Indicators have also been combined to construct overall indices of child well-being in states by race and Hispanic Origin (The Annie E. Casey Foundation 2014) and for children in different income levels (O’Hare and Vandivere 2011; Vandivere et al. 2007).

This study extends research outlined above by provided a new index which reflects that well-being of preschool-age children in each state.

Summary and Conclusions

This study shows there are enough high quality measures of well-being for the preschool-age population to construct a robust state-level index of well-being based on indicators in four commonly used domains. The data show that the well-being of young children varies across states but is more or less consistent with the well-being of all children in the state.

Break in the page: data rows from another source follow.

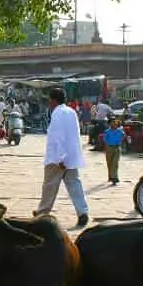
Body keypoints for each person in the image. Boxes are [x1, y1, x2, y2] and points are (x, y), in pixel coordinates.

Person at [34, 88, 89, 228]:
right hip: (71, 156)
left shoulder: (57, 113)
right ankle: (82, 212)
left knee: (49, 186)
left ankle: (42, 212)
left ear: (53, 100)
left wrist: (60, 157)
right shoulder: (71, 112)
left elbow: (58, 137)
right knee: (75, 185)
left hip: (58, 158)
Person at [103, 117, 125, 185]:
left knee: (115, 163)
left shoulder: (120, 131)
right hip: (109, 148)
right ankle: (110, 176)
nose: (115, 124)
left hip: (117, 148)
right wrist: (107, 147)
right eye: (113, 122)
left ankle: (114, 178)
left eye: (115, 122)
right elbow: (105, 139)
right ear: (110, 124)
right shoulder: (107, 131)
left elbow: (123, 136)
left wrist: (121, 142)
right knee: (109, 163)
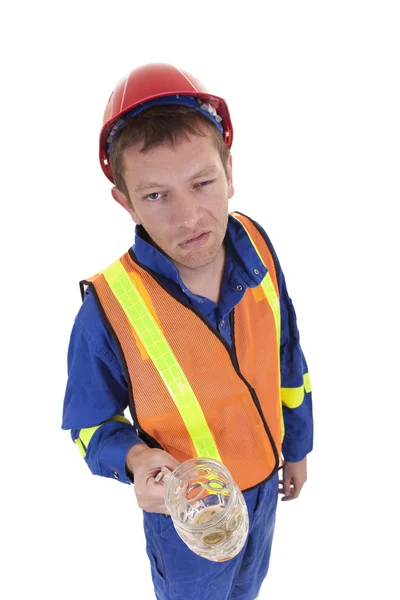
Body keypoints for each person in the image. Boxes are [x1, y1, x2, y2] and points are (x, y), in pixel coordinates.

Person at [62, 62, 313, 600]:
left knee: (248, 587)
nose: (189, 215)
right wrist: (132, 459)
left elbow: (287, 352)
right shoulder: (108, 307)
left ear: (229, 171)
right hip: (188, 515)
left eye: (202, 183)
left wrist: (297, 444)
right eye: (156, 196)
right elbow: (88, 423)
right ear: (125, 201)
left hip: (265, 485)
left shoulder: (257, 245)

The construction of a state-level index of well-being for young children adds to the field of measuring the quality of life for children.

Examining state level differences in the overall well-being of preschool-age young children is important because the experiences at the earliest age often set the trajectory for later developments. Moreover, the extent to which young child well-being differs across states challenges our aspiration for an equal opportunity in life.